Please copy all of the data below word for word, leaving out the pictures.

******

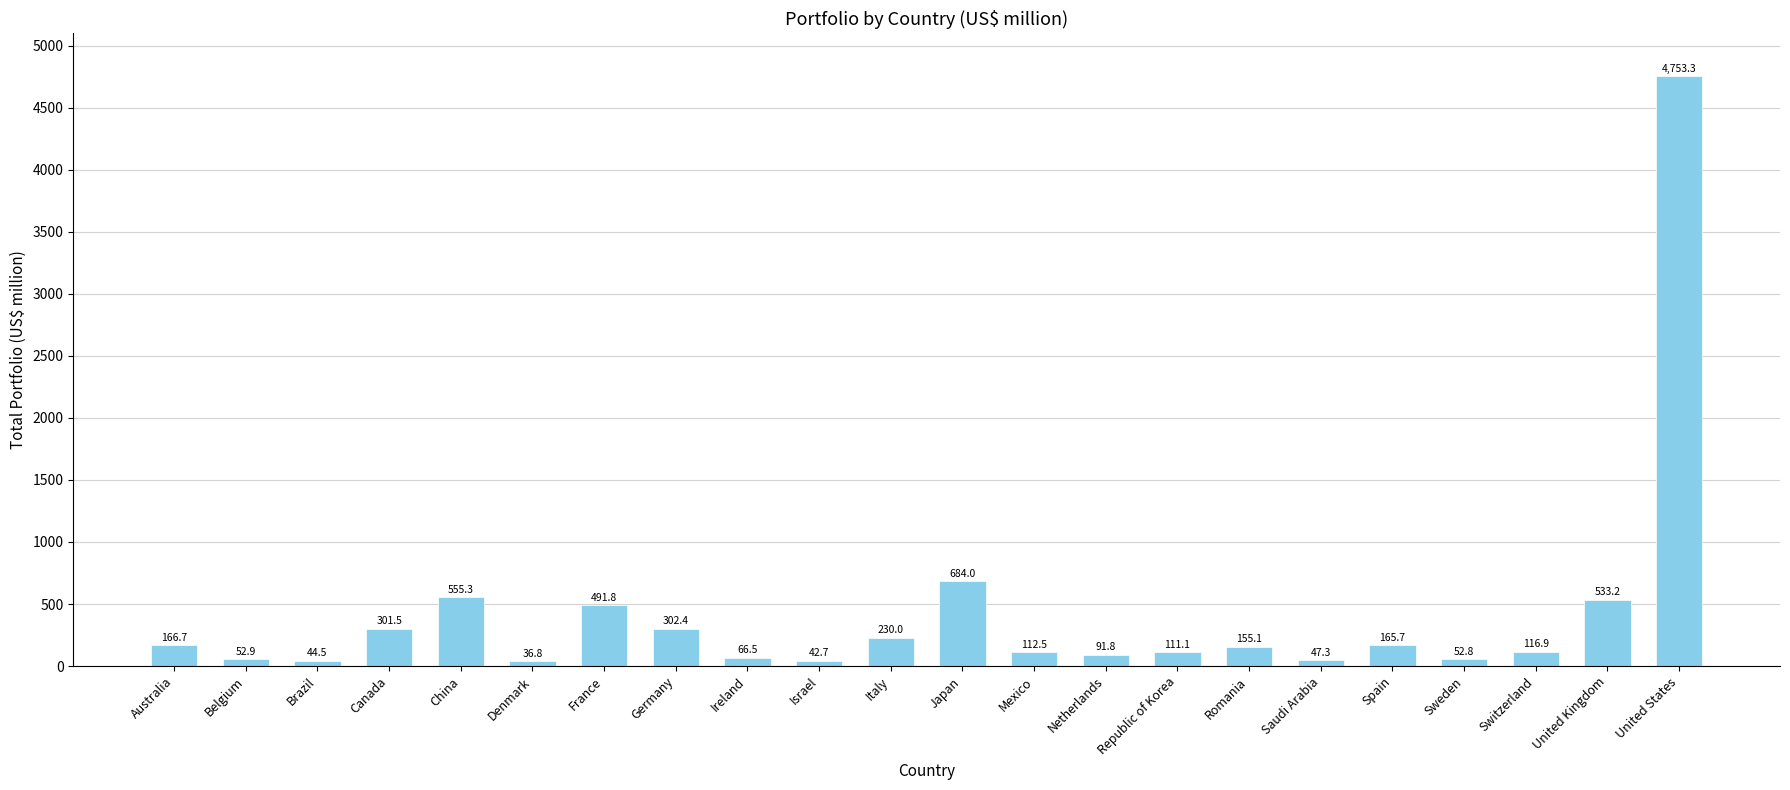

How many data points does each series have?

22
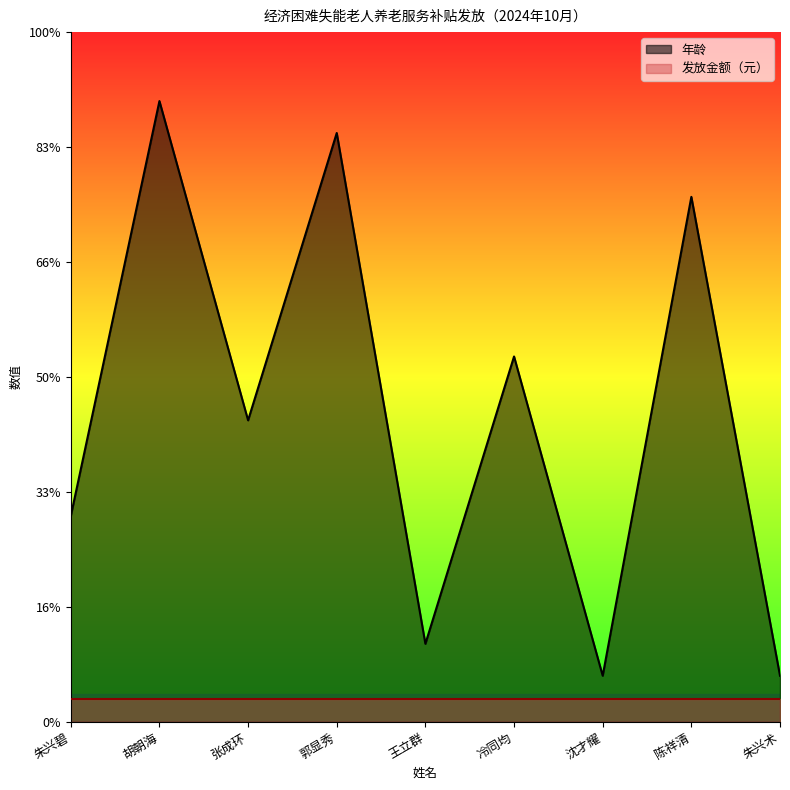

Rank the categories by value from highest to lowest.

胡朝海, 郭显秀, 陈祥清, 冷同均, 张成环, 朱兴碧, 王立群, 沈才耀, 朱兴术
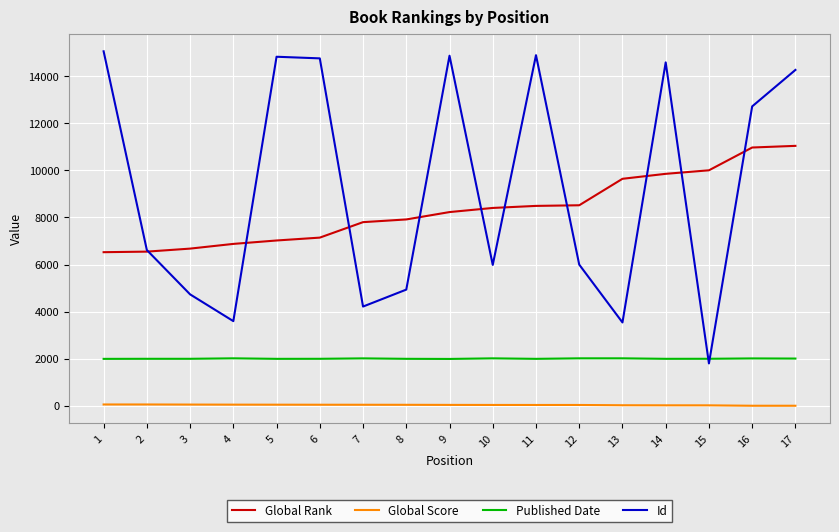

At 8, list the series in order from largest to smallest.

Global Rank, Id, Published Date, Global Score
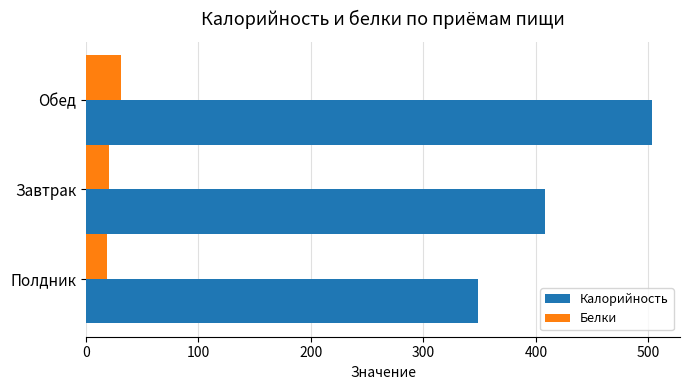

What is the smallest value displayed?

18.8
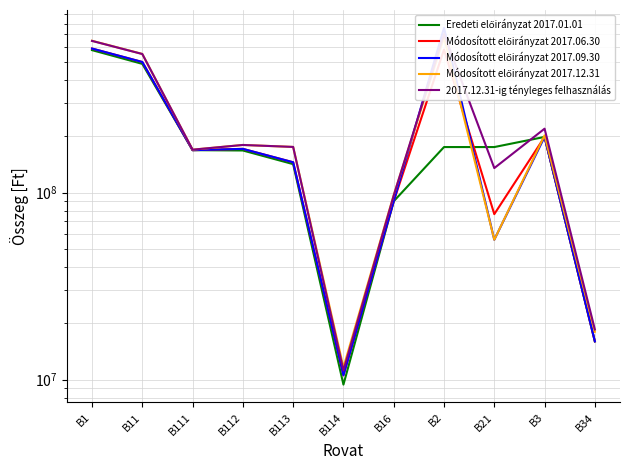

What is the difference between the 2017.12.31-ig tényleges felhasználás values at B21 and B113?

40167217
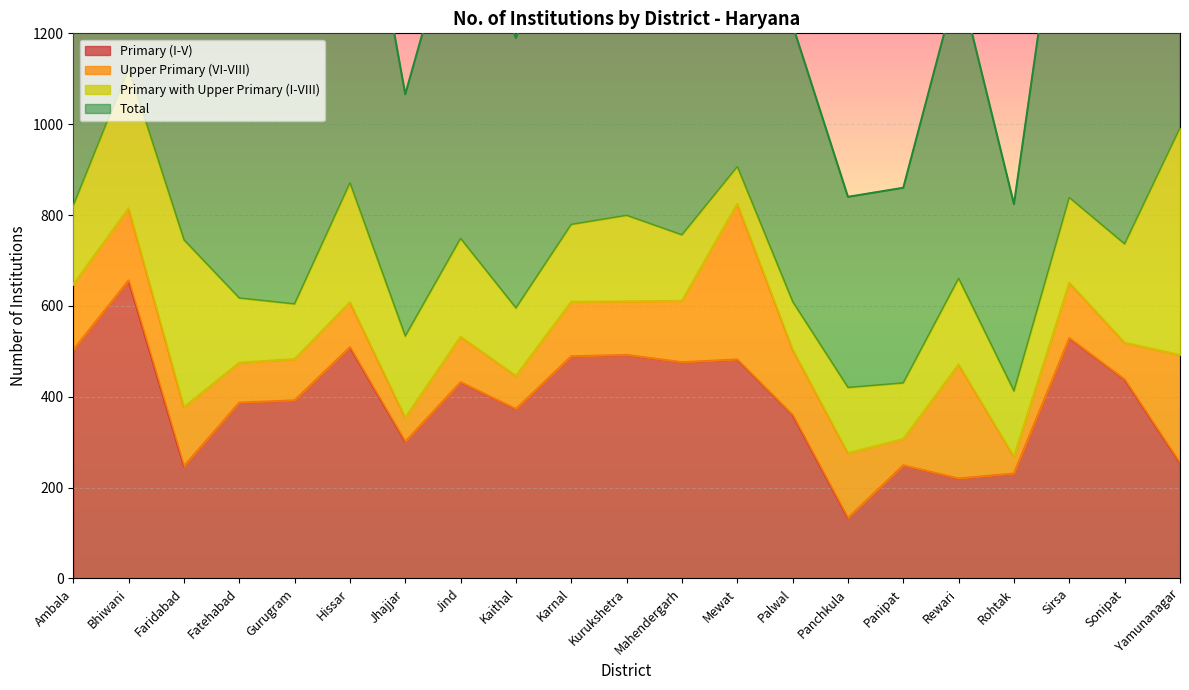

Which category has the lowest value in the Primary (I-V) series?

Panchkula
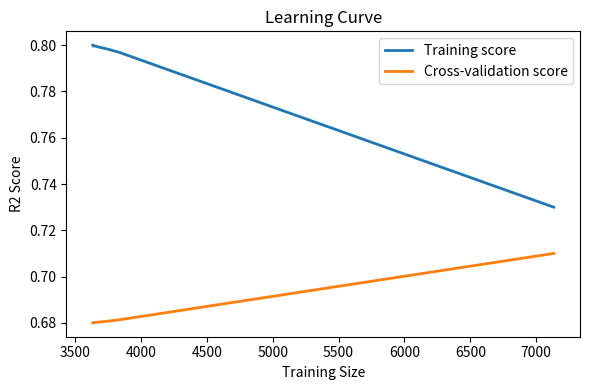

Which series has the widest spread of values?

Training score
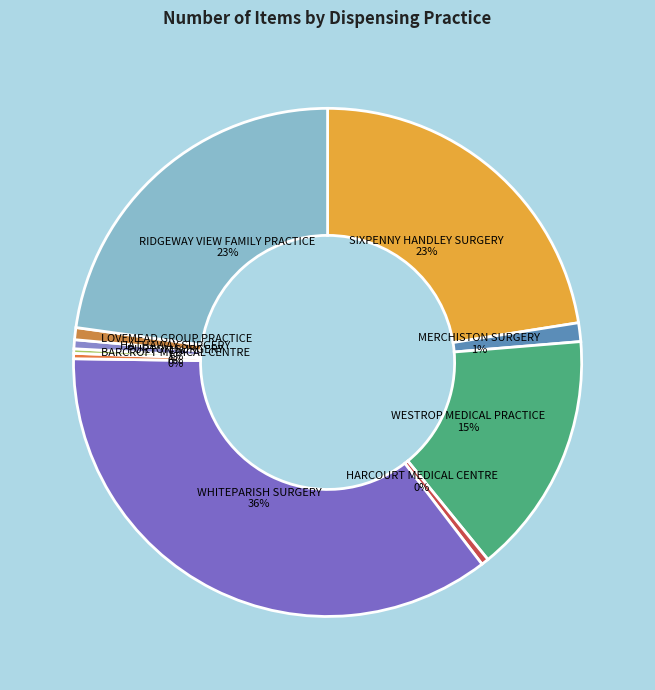

To the nearest percent, what portion does WHITEPARISH SURGERY represent?

36%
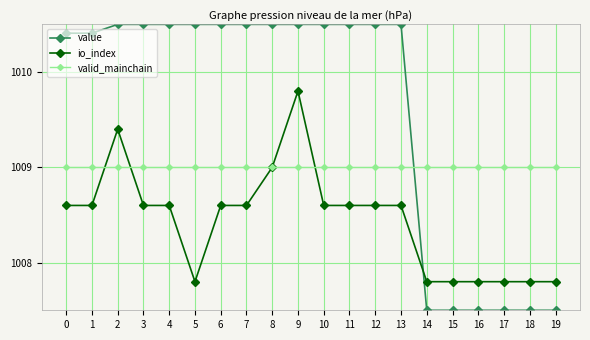

The value series shows 1483.8 at 5. True or false?

False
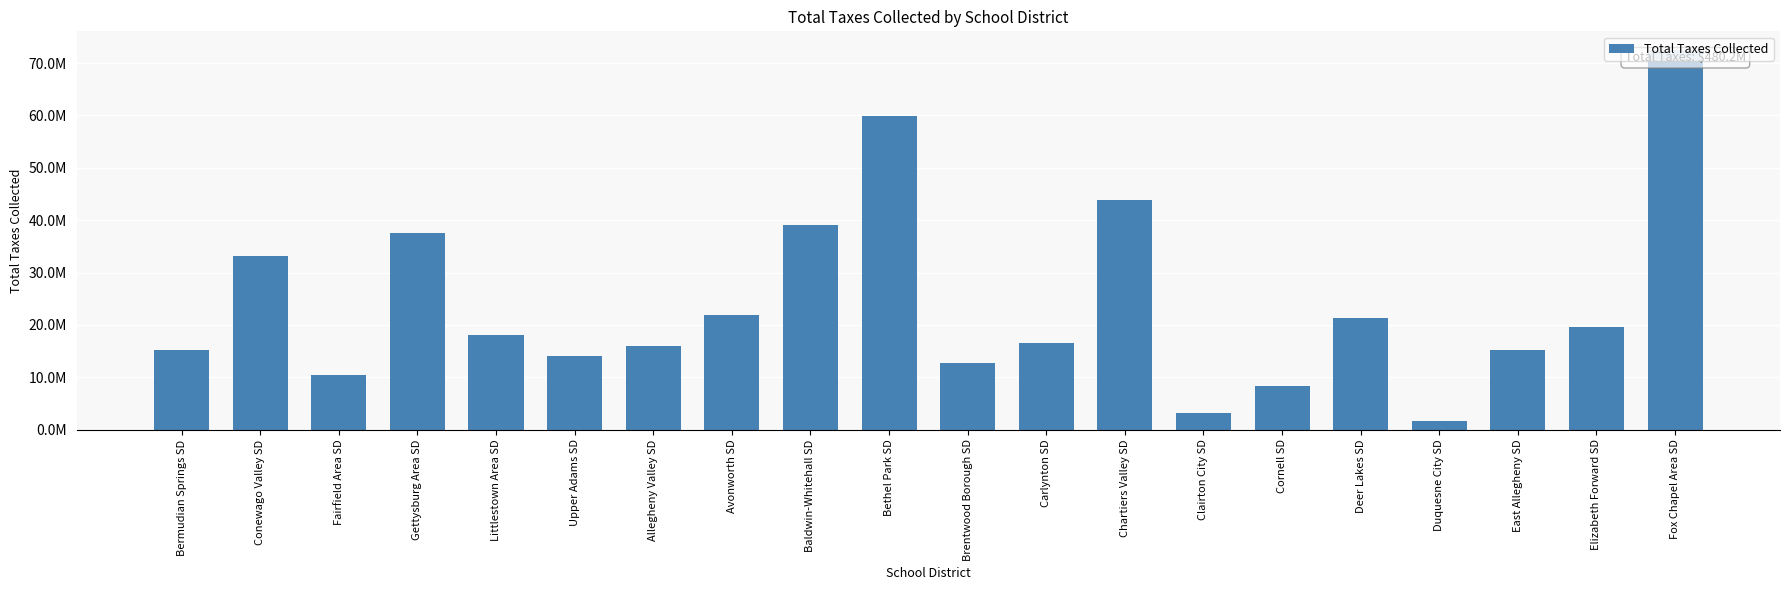

Does the chart contain any negative values?

No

******

# Written reply
How many data points does each series have?

22

Rank the categories by value from highest to lowest.

胡朝海, 郭显秀, 陈祥清, 冷同均, 张成环, 朱兴碧, 王立群, 沈才耀, 朱兴术

At 8, list the series in order from largest to smallest.

Global Rank, Id, Published Date, Global Score

What is the smallest value displayed?

18.8

What is the difference between the 2017.12.31-ig tényleges felhasználás values at B21 and B113?

40167217

Which category has the lowest value in the Primary (I-V) series?

Panchkula

Which series has the widest spread of values?

Training score

To the nearest percent, what portion does WHITEPARISH SURGERY represent?

36%

The value series shows 1483.8 at 5. True or false?

False

Does the chart contain any negative values?

No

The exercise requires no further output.